Top of SUPPLIED INFORMATION

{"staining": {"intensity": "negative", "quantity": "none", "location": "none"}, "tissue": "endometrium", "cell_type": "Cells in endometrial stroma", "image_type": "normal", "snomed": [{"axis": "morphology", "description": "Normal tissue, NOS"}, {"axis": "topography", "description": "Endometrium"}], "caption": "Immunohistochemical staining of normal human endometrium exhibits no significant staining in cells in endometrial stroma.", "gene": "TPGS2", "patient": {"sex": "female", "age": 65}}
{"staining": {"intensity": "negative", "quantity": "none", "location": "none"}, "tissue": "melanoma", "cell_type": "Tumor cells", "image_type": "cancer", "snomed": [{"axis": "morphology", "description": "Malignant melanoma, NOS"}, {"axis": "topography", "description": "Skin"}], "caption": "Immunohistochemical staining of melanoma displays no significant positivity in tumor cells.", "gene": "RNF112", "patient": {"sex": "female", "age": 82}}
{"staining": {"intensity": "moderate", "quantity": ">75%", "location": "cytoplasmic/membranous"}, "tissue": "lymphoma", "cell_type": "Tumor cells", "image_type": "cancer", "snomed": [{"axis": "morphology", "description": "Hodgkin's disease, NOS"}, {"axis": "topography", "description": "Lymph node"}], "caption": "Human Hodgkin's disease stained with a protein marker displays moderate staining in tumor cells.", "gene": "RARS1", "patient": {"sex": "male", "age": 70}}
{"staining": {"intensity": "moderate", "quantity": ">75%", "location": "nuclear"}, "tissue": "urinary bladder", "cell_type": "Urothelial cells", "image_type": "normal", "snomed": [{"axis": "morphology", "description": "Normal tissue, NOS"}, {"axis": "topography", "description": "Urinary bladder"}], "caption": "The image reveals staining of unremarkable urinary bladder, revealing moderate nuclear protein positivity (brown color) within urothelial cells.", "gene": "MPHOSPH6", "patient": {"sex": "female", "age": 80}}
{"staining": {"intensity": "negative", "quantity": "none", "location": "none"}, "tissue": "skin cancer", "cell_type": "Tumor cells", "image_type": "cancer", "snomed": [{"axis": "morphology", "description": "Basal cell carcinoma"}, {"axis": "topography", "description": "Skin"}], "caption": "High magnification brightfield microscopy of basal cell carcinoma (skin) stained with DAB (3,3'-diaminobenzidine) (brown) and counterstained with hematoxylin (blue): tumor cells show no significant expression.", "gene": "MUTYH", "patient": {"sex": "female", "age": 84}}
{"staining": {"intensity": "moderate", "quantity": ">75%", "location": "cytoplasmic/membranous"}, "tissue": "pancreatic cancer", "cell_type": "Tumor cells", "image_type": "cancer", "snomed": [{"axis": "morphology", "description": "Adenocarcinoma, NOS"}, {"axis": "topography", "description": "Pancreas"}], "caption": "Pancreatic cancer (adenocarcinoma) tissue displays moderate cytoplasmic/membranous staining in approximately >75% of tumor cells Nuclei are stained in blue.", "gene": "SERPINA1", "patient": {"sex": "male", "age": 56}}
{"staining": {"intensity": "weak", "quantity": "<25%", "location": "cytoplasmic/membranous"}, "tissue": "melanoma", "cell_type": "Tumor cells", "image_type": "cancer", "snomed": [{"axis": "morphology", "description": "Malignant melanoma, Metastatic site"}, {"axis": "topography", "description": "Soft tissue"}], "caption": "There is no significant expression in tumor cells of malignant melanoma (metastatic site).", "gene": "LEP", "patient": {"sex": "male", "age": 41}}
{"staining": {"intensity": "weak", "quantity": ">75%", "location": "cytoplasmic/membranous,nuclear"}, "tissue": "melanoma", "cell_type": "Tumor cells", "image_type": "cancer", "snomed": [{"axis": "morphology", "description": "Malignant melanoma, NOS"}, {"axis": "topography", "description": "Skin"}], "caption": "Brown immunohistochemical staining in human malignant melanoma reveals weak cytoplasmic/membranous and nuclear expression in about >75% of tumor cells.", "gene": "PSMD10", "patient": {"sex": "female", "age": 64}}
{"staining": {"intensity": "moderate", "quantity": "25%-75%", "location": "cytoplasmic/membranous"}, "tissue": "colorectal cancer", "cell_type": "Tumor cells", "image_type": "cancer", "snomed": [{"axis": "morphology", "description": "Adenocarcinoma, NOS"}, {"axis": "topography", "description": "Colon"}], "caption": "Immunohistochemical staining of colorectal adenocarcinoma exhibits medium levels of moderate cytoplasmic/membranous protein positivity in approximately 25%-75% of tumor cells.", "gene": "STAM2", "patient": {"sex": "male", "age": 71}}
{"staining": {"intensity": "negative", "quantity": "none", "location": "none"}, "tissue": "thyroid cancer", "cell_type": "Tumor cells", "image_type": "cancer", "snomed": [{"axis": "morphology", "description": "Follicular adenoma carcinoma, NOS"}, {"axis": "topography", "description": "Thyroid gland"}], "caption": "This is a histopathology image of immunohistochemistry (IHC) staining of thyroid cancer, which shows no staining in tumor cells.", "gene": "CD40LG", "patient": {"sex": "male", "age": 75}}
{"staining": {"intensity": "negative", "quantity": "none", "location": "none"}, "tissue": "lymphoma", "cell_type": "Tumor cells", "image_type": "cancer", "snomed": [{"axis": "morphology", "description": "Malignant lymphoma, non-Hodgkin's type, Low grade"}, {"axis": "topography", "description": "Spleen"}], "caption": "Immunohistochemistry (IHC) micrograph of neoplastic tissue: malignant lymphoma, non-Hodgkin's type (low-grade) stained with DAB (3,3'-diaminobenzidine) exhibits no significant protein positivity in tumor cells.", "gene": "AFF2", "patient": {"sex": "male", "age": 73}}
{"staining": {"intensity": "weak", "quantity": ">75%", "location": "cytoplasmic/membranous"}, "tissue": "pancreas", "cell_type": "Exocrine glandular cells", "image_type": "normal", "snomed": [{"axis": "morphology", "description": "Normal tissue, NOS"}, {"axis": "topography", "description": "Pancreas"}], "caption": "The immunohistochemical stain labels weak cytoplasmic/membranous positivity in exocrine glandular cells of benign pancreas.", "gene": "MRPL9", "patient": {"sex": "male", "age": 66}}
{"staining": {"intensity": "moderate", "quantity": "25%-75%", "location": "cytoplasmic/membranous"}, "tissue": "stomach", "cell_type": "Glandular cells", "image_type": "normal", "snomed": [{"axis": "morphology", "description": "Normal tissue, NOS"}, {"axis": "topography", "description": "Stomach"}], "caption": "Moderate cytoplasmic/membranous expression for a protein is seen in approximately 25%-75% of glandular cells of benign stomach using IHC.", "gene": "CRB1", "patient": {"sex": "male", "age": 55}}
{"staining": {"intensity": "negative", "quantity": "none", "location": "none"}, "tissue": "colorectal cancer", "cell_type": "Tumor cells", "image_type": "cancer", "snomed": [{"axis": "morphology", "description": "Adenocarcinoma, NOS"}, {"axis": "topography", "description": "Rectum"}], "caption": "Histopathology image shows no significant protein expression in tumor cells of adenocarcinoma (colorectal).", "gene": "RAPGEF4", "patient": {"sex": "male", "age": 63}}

Bottom of SUPPLIED INFORMATION

_WHAT YOU WILL DO_.
Could you copy exactly the line containing "cytoplasmic/membranous expression for" and each line after it through the end of the records, and nothing else?

_RESPONSE TO THE EXERCISE_.
{"staining": {"intensity": "moderate", "quantity": "25%-75%", "location": "cytoplasmic/membranous"}, "tissue": "stomach", "cell_type": "Glandular cells", "image_type": "normal", "snomed": [{"axis": "morphology", "description": "Normal tissue, NOS"}, {"axis": "topography", "description": "Stomach"}], "caption": "Moderate cytoplasmic/membranous expression for a protein is seen in approximately 25%-75% of glandular cells of benign stomach using IHC.", "gene": "CRB1", "patient": {"sex": "male", "age": 55}}
{"staining": {"intensity": "negative", "quantity": "none", "location": "none"}, "tissue": "colorectal cancer", "cell_type": "Tumor cells", "image_type": "cancer", "snomed": [{"axis": "morphology", "description": "Adenocarcinoma, NOS"}, {"axis": "topography", "description": "Rectum"}], "caption": "Histopathology image shows no significant protein expression in tumor cells of adenocarcinoma (colorectal).", "gene": "RAPGEF4", "patient": {"sex": "male", "age": 63}}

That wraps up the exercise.